▸ **RECORDS SUPPLIED**:
┏━━

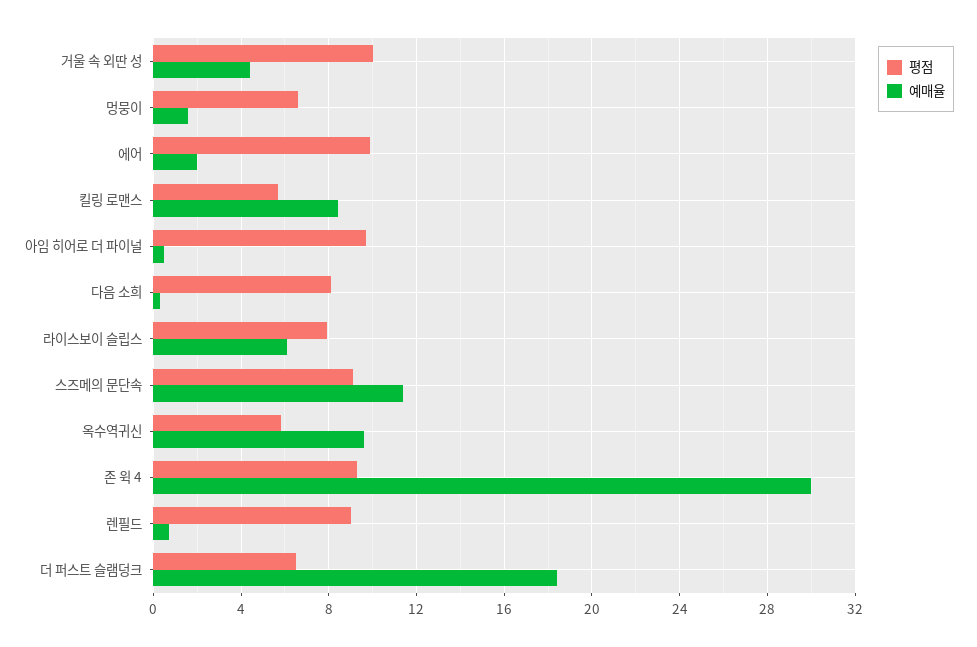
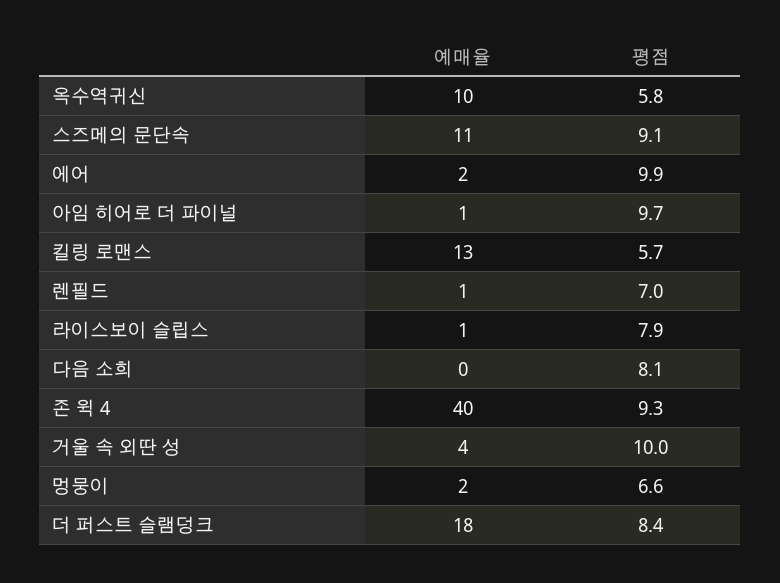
예매율, 킬링 로맨스: 8.5 -> 13
예매율, 라이스보이 슬립스: 6 -> 1
예매율, 존 윅 4: 30 -> 40
평점, 렌필드: 9 -> 7
평점, 더 퍼스트 슬램덩크: 6.5 -> 8.4

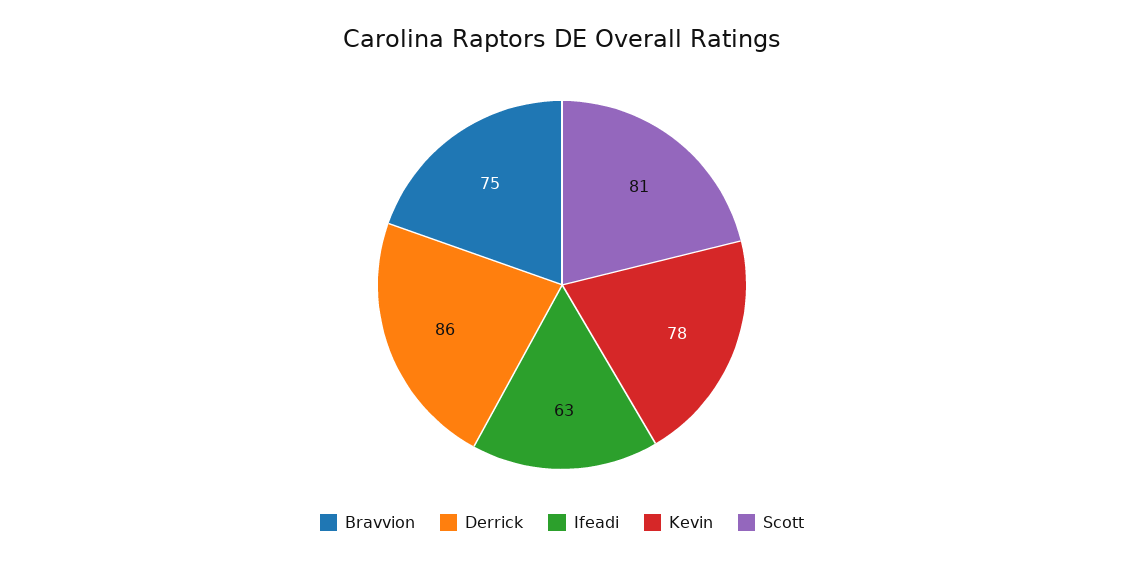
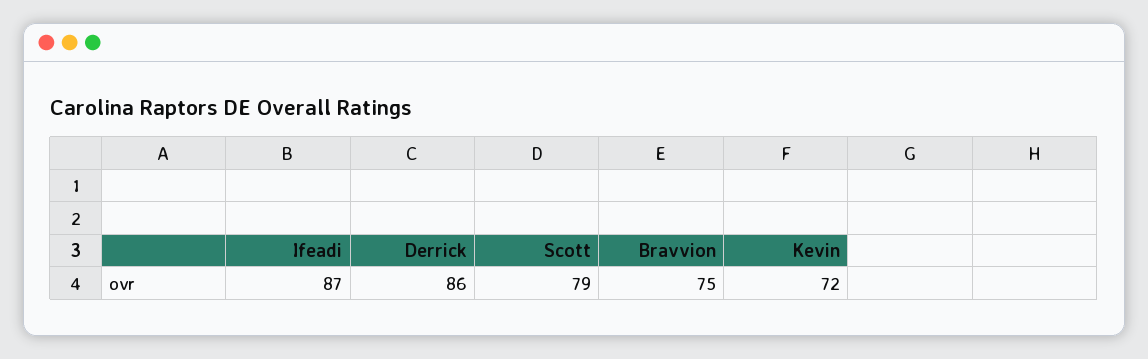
Ifeadi: 63 -> 87
Kevin: 78 -> 72
Scott: 81 -> 79

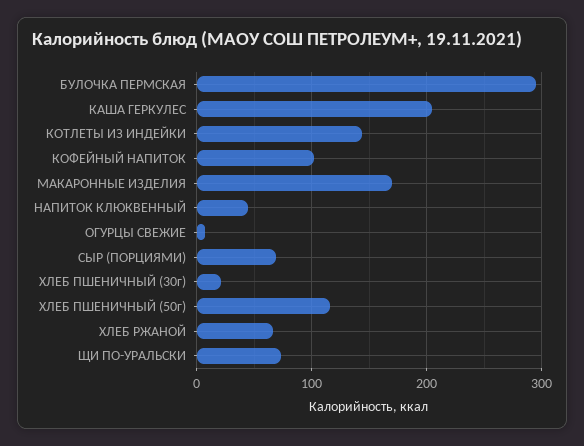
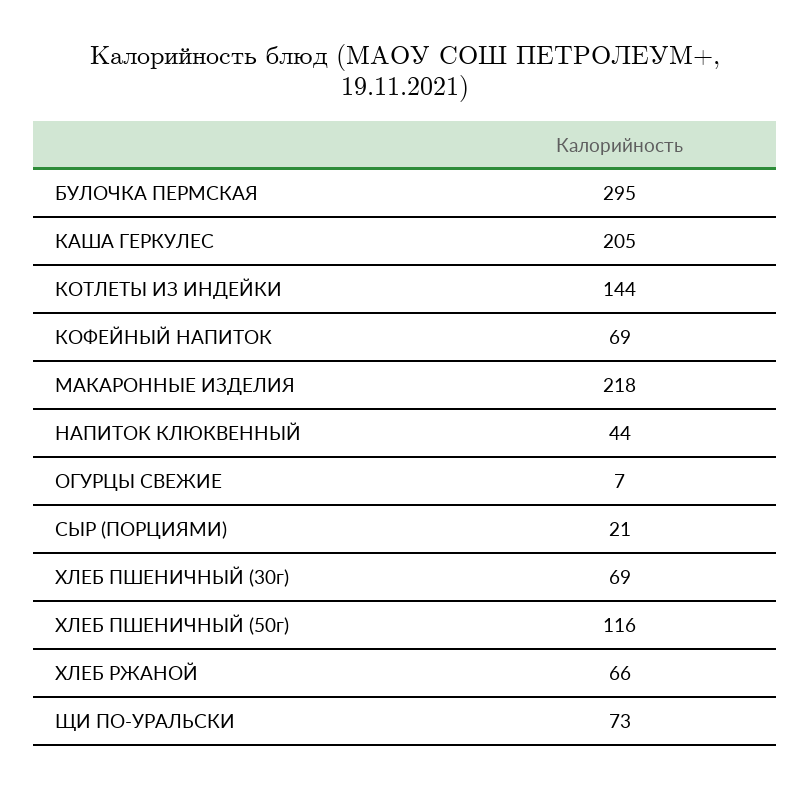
КОФЕЙНЫЙ НАПИТОК: 100 -> 69
МАКАРОННЫЕ ИЗДЕЛИЯ: 170 -> 218
СЫР (ПОРЦИЯМИ): 70 -> 21
ХЛЕБ ПШЕНИЧНЫЙ (30г): 20 -> 69

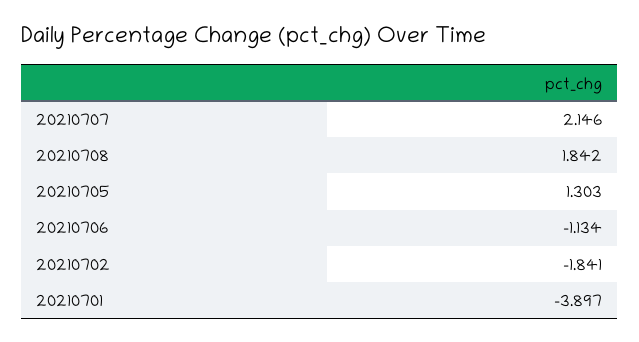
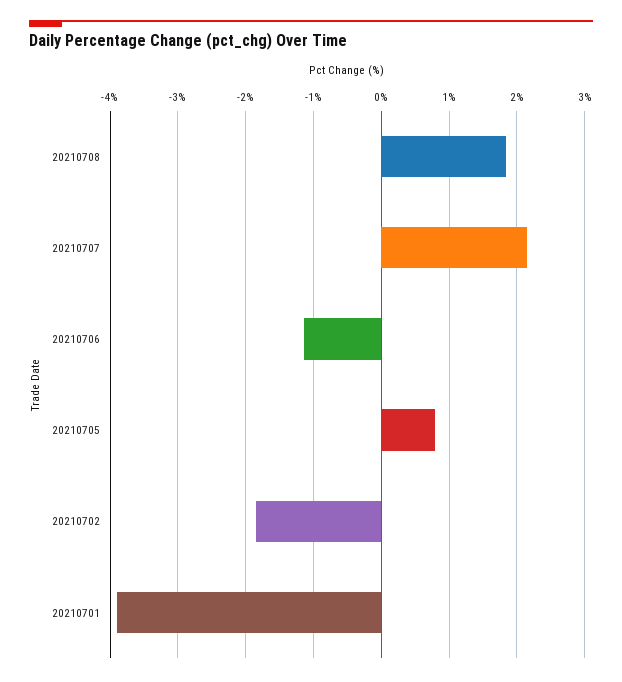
20210705: 1.303 -> 0.8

┗━━

Output each record above word for word, leaving out images.

예매율, 킬링 로맨스: 8.5 -> 13
예매율, 라이스보이 슬립스: 6 -> 1
예매율, 존 윅 4: 30 -> 40
평점, 렌필드: 9 -> 7
평점, 더 퍼스트 슬램덩크: 6.5 -> 8.4

Ifeadi: 63 -> 87
Kevin: 78 -> 72
Scott: 81 -> 79

КОФЕЙНЫЙ НАПИТОК: 100 -> 69
МАКАРОННЫЕ ИЗДЕЛИЯ: 170 -> 218
СЫР (ПОРЦИЯМИ): 70 -> 21
ХЛЕБ ПШЕНИЧНЫЙ (30г): 20 -> 69

20210705: 1.303 -> 0.8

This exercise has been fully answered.